In the meantime, Gerry's trigger finger was so itchy that he pleaded for some anti-war callers for target practice. He let one on the air, and Susie struggled to make some points about addressing the Middle-East context for this conflict and finding alternatives to bombing. As she edged close to some telling arguments, Gerry couldn't take it any more.
You can't talk to the Taliban, he cried. "Susie, they hate you." In case she hadn't got his point, and to make sure she couldn't make hers, Gerry talked across her: "Susie, they hate you. Susie, they hate you. Susie, they hate you . . ."
The monotonous subject of the Taliban's antipathy to Susie - who by this stage must have been wondering when Gerry was going to slip an "I" in place of "they" - took Gerry up to the news headlines. But he magnanimously let her back on after the hour, when he allowed two more callers to have a go at her.
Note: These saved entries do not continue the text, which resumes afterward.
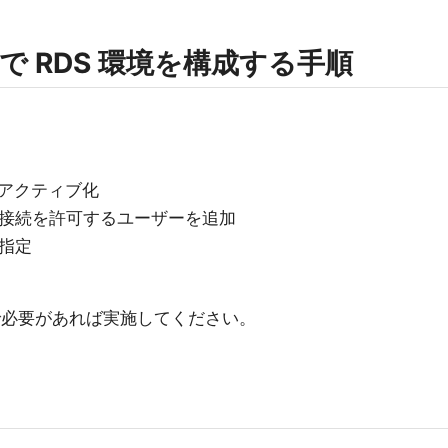
 RDS 環境を構成する手順
のアクティブ化
ップ接続を許可するユーザーを追加
の指定
で必要があれば実施してください。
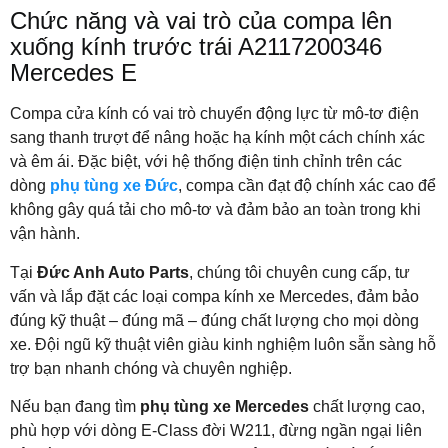
Chức năng và vai trò của compa lên
xuống kính trước trái A2117200346
Mercedes E
Compa cửa kính có vai trò chuyển động lực từ mô-tơ điện
sang thanh trượt để nâng hoặc hạ kính một cách chính xác
và êm ái. Đặc biệt, với hệ thống điện tinh chỉnh trên các
dòng
phụ tùng xe Đức
, compa cần đạt độ chính xác cao để
không gây quá tải cho mô-tơ và đảm bảo an toàn trong khi
vận hành.
Tại
Đức Anh Auto Parts
, chúng tôi chuyên cung cấp, tư
vấn và lắp đặt các loại compa kính xe Mercedes, đảm bảo
đúng kỹ thuật – đúng mã – đúng chất lượng cho mọi dòng
xe. Đội ngũ kỹ thuật viên giàu kinh nghiệm luôn sẵn sàng hỗ
trợ bạn nhanh chóng và chuyên nghiệp.
Nếu bạn đang tìm
phụ tùng xe Mercedes
chất lượng cao,
phù hợp với dòng E-Class đời W211, đừng ngần ngại liên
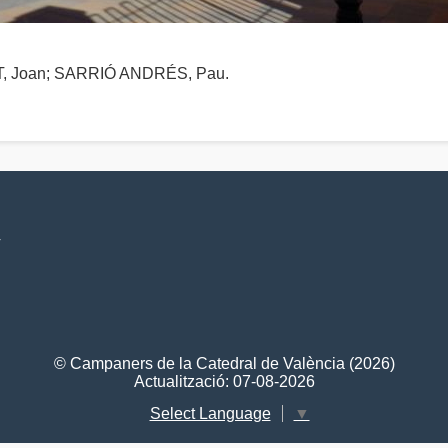
 Joan; SARRIÓ ANDRÉS, Pau.
V
© Campaners de la Catedral de València (2026)
Actualització: 07-08-2026
Select Language
▼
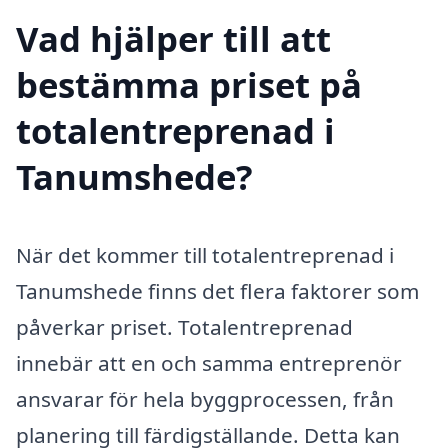
Vad hjälper till att
bestämma priset på
totalentreprenad i
Tanumshede?
När det kommer till totalentreprenad i
Tanumshede finns det flera faktorer som
påverkar priset. Totalentreprenad
innebär att en och samma entreprenör
ansvarar för hela byggprocessen, från
planering till färdigställande. Detta kan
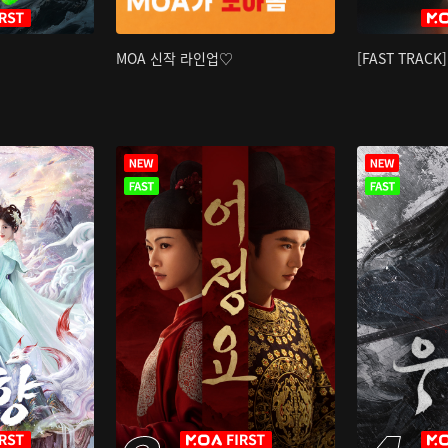
MOA 신작 라인업♡
[FAST TRAC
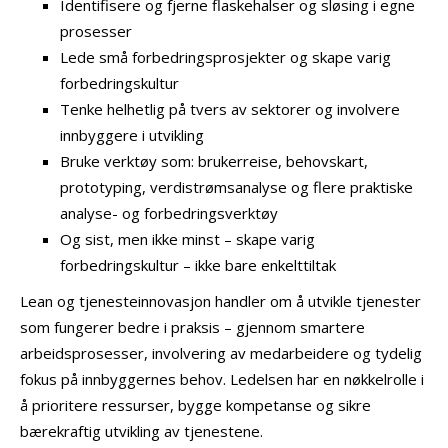
Identifisere og fjerne flaskehalser og sløsing i egne
prosesser
Lede små forbedringsprosjekter og skape varig
forbedringskultur
Tenke helhetlig på tvers av sektorer og involvere
innbyggere i utvikling
Bruke verktøy som: brukerreise, behovskart,
prototyping, verdistrømsanalyse og flere praktiske
analyse- og forbedringsverktøy
Og sist, men ikke minst – skape varig
forbedringskultur – ikke bare enkelttiltak
Lean og tjenesteinnovasjon handler om å utvikle tjenester
som fungerer bedre i praksis – gjennom smartere
arbeidsprosesser, involvering av medarbeidere og tydelig
fokus på innbyggernes behov. Ledelsen har en nøkkelrolle i
å prioritere ressurser, bygge kompetanse og sikre
bærekraftig utvikling av tjenestene.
After another 10 minutes of lopsided argument, Gerry wrapped up proceedings with a paean to the wonders of a democracy like ours, where open and vigorous debate thrives on the airwaves.
Gerry, me boy, if you think that's democracy, there was a mayoral election in New York this week that I think you'll enjoy hearing about. There's this guy Mike Bloomberg, see, who made a bomb (sorry, Gerry, just an expression this time) by cornering the market, as it were, on computerised bond-trading data. That was nice, but Mike liked his own name a lot, so he decided to set up a vanity media conglomerate so he could hear his name all the time on the radio and see it on TV. That got old, too, and Mike told friends he wanted a new title to go in front of his name, picked from the following: US president, UN secretary-general, World Bank president or New York mayor.
Mike's budget, for the moment, only ran to mayor. But what a budget. He ploughed millions of his company's dollars into advertising his radio station, which just happened to mean plastering New York with his name. Then he decided to bypass the city's election-finance laws entirely and put at least $60 million of his personal fortune (chump-change to Mike) directly into his campaign, so his name was all over every radio and TV station, not just his own. He outspent his rival several times over, and slickly and viciously to boot. As a result, the most desperately in-need city in the Western world now has a mayor it doesn't know, who has never spent a minute in public service, whose life is one long tribute to his devotion to Mike Bloomberg.
Go on, Gerry. Talk to Mike. He'll like your style.